BEGIN DATA FOR THIS EXERCISE

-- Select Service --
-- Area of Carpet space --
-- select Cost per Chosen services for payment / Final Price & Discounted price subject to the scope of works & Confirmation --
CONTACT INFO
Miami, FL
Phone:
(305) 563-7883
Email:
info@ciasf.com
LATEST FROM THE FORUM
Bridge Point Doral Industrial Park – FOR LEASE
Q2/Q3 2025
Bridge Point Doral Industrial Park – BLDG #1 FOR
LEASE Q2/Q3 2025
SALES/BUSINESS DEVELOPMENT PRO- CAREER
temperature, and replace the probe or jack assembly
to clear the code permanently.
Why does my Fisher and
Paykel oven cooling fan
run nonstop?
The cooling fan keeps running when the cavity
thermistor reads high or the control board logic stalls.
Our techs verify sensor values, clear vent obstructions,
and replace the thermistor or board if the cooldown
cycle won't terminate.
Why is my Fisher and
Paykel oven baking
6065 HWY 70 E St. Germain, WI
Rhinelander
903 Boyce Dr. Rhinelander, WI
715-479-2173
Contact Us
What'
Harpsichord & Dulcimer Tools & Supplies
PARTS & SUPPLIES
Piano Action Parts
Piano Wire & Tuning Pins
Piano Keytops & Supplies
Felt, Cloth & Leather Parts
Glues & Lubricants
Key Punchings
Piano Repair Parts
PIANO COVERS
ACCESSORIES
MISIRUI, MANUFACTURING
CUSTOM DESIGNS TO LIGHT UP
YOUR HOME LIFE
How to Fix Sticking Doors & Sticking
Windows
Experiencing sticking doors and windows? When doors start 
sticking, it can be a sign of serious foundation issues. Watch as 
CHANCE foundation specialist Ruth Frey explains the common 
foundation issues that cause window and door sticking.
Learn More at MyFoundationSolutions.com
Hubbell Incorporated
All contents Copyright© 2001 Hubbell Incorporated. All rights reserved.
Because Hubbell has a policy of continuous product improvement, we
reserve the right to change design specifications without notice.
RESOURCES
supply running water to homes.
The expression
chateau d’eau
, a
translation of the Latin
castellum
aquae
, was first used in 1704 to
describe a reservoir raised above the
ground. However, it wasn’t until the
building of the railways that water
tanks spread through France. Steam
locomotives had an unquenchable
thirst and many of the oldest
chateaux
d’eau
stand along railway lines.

END DATA FOR THIS EXERCISE

#### TASK GOAL
Beginning at the first line of the data above, retype each line until you reach the line containing "Bridge Point Doral Industrial Park – FOR", and include that one too. Add nothing else.

#### TASK RESULT
-- Select Service --
-- Area of Carpet space --
-- select Cost per Chosen services for payment / Final Price & Discounted price subject to the scope of works & Confirmation --
CONTACT INFO
Miami, FL
Phone:
(305) 563-7883
Email:
info@ciasf.com
LATEST FROM THE FORUM
Bridge Point Doral Industrial Park – FOR LEASE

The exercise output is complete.